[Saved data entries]
----

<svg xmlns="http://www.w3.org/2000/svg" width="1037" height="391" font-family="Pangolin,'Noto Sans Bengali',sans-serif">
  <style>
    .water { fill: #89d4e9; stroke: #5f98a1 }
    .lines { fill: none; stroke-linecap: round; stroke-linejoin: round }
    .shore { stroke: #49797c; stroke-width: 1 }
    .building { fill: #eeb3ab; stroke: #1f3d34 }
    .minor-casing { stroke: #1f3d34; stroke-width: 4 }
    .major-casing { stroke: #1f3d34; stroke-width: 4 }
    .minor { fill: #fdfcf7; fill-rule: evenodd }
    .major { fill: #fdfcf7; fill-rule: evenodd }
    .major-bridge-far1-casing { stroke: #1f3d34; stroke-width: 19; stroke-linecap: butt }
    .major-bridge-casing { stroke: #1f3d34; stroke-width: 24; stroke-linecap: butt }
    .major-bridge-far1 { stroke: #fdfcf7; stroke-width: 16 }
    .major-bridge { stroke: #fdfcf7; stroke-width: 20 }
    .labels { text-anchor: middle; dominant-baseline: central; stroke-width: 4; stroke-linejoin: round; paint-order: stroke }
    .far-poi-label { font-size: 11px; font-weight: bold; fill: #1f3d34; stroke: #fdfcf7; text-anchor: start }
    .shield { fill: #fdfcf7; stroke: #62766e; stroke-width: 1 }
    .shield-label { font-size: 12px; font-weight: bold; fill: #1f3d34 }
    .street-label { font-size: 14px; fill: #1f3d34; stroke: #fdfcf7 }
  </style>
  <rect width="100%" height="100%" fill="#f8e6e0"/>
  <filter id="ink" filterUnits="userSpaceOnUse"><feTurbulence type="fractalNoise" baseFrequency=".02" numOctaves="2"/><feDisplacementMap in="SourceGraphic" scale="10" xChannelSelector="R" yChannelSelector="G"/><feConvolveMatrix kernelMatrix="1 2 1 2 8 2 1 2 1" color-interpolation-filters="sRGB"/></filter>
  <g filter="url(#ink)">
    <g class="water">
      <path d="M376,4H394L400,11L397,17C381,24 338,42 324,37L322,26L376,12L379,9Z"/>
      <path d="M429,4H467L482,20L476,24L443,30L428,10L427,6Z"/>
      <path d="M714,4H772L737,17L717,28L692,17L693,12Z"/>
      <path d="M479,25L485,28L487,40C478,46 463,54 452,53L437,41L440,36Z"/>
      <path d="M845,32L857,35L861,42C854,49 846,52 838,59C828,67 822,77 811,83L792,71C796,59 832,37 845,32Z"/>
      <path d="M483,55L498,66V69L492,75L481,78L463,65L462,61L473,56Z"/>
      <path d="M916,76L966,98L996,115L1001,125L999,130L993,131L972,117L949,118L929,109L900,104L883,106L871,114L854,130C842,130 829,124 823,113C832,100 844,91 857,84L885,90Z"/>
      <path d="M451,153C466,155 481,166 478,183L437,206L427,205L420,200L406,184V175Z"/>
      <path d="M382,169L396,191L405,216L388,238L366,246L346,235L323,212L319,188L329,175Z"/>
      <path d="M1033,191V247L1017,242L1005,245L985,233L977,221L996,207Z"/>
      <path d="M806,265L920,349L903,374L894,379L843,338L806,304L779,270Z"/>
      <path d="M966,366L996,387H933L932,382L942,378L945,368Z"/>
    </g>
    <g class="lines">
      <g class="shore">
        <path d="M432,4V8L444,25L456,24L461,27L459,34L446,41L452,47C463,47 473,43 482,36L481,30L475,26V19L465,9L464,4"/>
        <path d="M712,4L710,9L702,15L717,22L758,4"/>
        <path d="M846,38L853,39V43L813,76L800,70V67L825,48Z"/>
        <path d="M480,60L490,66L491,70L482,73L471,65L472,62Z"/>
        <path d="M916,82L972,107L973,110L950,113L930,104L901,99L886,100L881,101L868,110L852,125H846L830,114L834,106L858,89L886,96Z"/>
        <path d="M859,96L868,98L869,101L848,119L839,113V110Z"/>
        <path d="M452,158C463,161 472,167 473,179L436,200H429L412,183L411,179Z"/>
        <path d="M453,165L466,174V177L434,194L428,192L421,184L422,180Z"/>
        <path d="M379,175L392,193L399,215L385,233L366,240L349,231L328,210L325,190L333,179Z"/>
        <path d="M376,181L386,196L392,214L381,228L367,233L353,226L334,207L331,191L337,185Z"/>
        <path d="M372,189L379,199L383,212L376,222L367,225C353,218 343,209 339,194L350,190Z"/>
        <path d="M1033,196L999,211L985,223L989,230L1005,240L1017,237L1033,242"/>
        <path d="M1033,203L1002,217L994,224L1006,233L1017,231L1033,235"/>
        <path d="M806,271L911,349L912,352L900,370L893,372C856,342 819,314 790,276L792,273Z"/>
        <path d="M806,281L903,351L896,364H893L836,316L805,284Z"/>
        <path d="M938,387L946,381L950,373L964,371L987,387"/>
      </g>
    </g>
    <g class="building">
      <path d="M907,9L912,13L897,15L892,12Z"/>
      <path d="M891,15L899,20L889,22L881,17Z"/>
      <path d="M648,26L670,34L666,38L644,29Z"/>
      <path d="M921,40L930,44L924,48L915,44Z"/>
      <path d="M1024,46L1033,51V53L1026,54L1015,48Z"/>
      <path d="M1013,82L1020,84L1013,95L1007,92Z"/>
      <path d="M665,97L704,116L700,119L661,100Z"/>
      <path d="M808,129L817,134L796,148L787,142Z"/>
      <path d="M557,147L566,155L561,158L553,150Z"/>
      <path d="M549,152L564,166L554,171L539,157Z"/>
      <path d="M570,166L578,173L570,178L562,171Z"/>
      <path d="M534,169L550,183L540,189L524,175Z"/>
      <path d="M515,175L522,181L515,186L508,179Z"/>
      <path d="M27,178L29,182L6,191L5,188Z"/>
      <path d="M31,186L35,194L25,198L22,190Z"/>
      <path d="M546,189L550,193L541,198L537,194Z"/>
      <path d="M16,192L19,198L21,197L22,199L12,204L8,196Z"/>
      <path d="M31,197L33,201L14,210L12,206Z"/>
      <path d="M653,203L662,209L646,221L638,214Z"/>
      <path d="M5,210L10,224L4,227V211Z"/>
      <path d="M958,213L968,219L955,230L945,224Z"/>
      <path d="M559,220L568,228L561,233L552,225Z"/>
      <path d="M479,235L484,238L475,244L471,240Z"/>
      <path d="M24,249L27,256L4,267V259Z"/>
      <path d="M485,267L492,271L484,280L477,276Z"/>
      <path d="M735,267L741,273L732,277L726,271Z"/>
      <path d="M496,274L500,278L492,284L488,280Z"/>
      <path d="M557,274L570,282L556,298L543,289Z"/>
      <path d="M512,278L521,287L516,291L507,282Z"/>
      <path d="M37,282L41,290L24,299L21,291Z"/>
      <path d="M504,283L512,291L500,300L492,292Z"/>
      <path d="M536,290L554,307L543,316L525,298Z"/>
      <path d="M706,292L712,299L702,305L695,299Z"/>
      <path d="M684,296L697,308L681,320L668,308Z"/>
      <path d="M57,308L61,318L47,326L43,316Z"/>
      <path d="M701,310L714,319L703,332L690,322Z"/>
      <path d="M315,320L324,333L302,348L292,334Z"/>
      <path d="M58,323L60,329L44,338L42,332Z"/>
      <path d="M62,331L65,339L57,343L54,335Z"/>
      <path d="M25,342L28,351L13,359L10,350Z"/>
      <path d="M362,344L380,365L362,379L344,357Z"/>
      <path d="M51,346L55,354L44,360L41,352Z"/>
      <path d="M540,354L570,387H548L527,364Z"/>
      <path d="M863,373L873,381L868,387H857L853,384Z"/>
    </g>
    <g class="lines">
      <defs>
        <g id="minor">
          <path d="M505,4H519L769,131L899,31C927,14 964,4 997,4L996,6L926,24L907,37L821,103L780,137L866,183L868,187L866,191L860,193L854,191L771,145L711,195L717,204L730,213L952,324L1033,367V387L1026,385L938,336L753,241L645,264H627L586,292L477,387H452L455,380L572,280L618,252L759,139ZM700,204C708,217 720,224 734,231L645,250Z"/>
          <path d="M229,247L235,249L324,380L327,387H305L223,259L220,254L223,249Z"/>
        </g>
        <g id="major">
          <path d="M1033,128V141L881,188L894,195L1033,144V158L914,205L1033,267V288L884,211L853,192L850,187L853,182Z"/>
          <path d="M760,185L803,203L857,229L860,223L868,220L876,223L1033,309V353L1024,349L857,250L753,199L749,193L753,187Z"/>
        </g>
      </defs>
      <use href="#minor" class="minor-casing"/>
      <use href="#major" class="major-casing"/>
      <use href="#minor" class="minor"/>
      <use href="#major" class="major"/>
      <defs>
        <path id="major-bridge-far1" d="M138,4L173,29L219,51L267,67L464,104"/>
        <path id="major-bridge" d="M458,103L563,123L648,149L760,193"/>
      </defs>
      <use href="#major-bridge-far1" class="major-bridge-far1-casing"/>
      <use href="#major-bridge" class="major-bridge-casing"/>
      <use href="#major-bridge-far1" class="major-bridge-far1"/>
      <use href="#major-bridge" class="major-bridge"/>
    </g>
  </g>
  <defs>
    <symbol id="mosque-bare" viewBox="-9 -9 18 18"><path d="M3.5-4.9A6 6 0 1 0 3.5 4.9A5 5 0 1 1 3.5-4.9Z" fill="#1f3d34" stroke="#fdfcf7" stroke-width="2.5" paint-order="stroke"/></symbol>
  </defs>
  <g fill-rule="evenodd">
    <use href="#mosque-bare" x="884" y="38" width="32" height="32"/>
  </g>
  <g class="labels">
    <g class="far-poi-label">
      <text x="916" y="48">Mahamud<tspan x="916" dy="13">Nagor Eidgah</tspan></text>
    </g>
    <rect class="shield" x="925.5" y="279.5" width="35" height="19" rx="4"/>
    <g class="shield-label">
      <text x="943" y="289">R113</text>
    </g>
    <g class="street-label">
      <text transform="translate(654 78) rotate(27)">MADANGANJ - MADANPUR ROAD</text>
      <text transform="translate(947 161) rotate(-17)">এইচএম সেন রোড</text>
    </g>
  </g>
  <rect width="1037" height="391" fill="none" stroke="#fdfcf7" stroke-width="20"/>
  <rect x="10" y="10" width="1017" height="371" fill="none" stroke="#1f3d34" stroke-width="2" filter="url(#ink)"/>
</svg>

----

YOUR OBJECTIVE — Take the lines from the one containing "0 3.5 4.9A5" through the final line of the entries above, and set them down exactly, with nothing added.

THE ANSWER —
    <symbol id="mosque-bare" viewBox="-9 -9 18 18"><path d="M3.5-4.9A6 6 0 1 0 3.5 4.9A5 5 0 1 1 3.5-4.9Z" fill="#1f3d34" stroke="#fdfcf7" stroke-width="2.5" paint-order="stroke"/></symbol>
  </defs>
  <g fill-rule="evenodd">
    <use href="#mosque-bare" x="884" y="38" width="32" height="32"/>
  </g>
  <g class="labels">
    <g class="far-poi-label">
      <text x="916" y="48">Mahamud<tspan x="916" dy="13">Nagor Eidgah</tspan></text>
    </g>
    <rect class="shield" x="925.5" y="279.5" width="35" height="19" rx="4"/>
    <g class="shield-label">
      <text x="943" y="289">R113</text>
    </g>
    <g class="street-label">
      <text transform="translate(654 78) rotate(27)">MADANGANJ - MADANPUR ROAD</text>
      <text transform="translate(947 161) rotate(-17)">এইচএম সেন রোড</text>
    </g>
  </g>
  <rect width="1037" height="391" fill="none" stroke="#fdfcf7" stroke-width="20"/>
  <rect x="10" y="10" width="1017" height="371" fill="none" stroke="#1f3d34" stroke-width="2" filter="url(#ink)"/>
</svg>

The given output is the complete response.